Best Shots Review: GLITTERBOMB #3 Reveals 'The Truth of Hollywood Is The Scariest Thing of All' (10/10)

"Glitterbomb #3" preview
Credit: Djibril Morissette-Phan (Image Comics)
Credit: Djibril Morissette-Phan (Image Comics)

Glitterbomb #3
Written by Jim Zub and Holly Raychelle Hughes
Art by Djibril Morissette-Phan and K. Michael Russell
Lettered by Marshall Dillon
Published by Image Comics
‘Rama Rating: 10 out of 10

Credit: Djibril Morissette-Phan (Image Comics)

Time heals all wounds -– wait, let’s try this again. Time heals most wounds, provided said wound isn’t from a stab in the back because then, time only serves to make a deeper cut. Glitterbomb #3 diverts from the body horror aspect to put the real-world horror forward as the primary focus in an expertly written and panelled issue, complete with a raw essay that really drives home the idea the issue presents – that fame and fortune favor few of us, and the famous favor further fame.

Last issue’s representation of Los Angeles was submerged in darkness, an overt but effective metaphor for the reality of the city to those it actively tries to repel, like Farrah.
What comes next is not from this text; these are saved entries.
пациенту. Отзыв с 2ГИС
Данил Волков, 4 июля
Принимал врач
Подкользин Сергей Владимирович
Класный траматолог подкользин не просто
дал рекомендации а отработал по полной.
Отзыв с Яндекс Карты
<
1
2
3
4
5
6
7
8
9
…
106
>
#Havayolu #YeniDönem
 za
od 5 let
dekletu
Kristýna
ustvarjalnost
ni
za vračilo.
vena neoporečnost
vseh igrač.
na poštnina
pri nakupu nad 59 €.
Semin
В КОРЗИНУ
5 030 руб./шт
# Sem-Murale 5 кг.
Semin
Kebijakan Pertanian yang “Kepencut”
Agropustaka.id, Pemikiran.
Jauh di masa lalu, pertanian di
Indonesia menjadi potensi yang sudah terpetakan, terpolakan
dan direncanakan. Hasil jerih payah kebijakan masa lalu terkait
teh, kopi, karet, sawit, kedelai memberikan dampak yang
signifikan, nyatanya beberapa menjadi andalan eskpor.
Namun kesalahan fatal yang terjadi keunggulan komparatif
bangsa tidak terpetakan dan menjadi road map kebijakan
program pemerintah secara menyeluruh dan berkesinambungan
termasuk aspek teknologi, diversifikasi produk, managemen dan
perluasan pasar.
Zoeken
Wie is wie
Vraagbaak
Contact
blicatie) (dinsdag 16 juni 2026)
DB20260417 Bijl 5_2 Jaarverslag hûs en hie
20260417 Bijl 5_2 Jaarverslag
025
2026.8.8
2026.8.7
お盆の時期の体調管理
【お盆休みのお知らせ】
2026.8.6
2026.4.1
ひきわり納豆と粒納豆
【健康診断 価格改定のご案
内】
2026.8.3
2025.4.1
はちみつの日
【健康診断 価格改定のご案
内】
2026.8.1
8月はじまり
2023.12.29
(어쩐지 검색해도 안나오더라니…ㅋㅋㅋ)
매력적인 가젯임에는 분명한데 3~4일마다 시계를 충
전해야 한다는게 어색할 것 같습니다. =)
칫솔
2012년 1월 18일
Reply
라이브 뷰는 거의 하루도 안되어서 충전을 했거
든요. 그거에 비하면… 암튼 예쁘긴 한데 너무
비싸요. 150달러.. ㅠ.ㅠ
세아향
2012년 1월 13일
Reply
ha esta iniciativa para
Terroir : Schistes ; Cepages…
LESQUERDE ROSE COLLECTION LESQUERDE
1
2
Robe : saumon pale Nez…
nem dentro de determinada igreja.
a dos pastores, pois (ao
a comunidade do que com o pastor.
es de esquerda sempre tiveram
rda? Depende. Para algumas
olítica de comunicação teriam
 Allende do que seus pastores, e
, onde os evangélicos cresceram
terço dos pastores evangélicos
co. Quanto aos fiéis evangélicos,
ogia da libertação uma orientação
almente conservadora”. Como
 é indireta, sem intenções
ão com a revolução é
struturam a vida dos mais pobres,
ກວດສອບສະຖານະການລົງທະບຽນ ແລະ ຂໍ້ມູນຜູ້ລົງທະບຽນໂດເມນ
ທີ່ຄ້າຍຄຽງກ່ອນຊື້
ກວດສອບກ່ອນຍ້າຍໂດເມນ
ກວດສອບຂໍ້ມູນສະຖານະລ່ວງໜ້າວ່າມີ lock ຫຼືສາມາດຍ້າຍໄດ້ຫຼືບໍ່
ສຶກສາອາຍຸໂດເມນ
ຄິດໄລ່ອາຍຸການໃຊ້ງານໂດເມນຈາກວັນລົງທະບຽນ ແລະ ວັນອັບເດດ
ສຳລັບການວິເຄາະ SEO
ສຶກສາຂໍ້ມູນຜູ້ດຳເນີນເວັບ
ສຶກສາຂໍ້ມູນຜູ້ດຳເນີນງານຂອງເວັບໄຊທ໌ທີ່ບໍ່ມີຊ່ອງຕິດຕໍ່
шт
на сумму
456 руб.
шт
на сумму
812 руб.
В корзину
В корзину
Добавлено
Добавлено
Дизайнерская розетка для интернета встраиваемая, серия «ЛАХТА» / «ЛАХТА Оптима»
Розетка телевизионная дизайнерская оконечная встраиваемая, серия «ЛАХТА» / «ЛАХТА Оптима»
Here however, the sun shines brightly on downtown. In a full-page spread, it radiates around Farrah who’s got a renewed confidence and wants to treat Kaydon to lunch. With the issue’s methodical return to the cold blues as it goes on, this highlights how series colorist K. Michael Russell is highly capable of switching gears to match the tone, a point strengthened later in how it presents Farrah in a crowd as the only person in color over grayscale.

Credit: Djibril Morissette-Phan (Image Comics)

The lunch invites age to be the spotlighted theme. It’s been a key idea the series has meditated on so far, but here it creates a sharp contrast between Kaydon and Farrah, in terms of age difference and how they discern L.A. Kaydon’s still the girl who dreams of making it big, Farrah’s been that girl only to be kicked to the curb upon request, a point furthered when she encounters a former male cast mate from Space Farers, which brings the disparity between the sexes back into the conversation. It’s this sequence that really shows Djibril Morissette-Phan is the perfect fit for this book through two particular pieces of panelling. The first is the introduction to this cast mate, the page prior consists of four panels which either frame Farrah in a wide shot, part of a crowd or even leave out of it. The page that follows consists of 12 panels, eleven of them dedicated to the co-star, his accolades, adoring fans and the media attention. Farrah may be the protagonist of Glitterbomb, but there isn’t a statement more damning about the inherent and implicit sexism and ageism that persists in Hollywood than the subtext the art conveys. This page also allows Marshall Dillon to letter the page so the words accompany the panels involving the co-star, drawing the reader’s attention, putting all eyes on him.

Credit: Djibril Morissette-Phan (Image Comics)

The second of these scenes comes later and reincorporates the body horror aspect, to detail it would be spoiling the issue, but the page consists of five panels, four of equal size with the final panel expanded to emphasize the narrative beat. It’s also here where Farrah’s façade slips, up until this point she wears thick sunglasses, obscuring her eyes, and thus a large component of facial expression. While Jim Zub’s script is sharp enough that her biting bitterness rings true in an undertone that her more upbeat overtone does its best to cover, when the mask finally slips, it’s the book’s admission that the rage that’s been burning brightly within Farrah since the inciting incident of this story isn’t something recently ignited; it’s been there for 25 years and all the creature has done is stoke the flames.

Holly Raychelle Hughes’ essays close out each issue and prove how accurate Glitterbomb is. They recollect the themes seeded in the pages of the comic into cautionary tales about Hollywood and the people. Here she succinctly sums up the thesis of the issue - that the ones who hang others out to dry do it instinctively and show no remorse about doing so, even after years of it having the opportunity to plague on their consciences because they’ll happily do it again.

I don’t believe these essays shouldn’t be defined as back matter, because that implies they’re only for the most dedicated of readers, nor do I consider it correct to label them as supplementary material because for the same reason. Instead they should be treated as required reading because not only are they poignant, but they ground the horror. The body horror might be the hook, but the most resonant idea is that the industry itself is a living nightmare for many. Without these essays, Zub, Hughes, Morissette-Phan, Marshall and Dillon wouldn’t be able to reinforce that there’s a truth to this book, and that’s the scariest thing of all.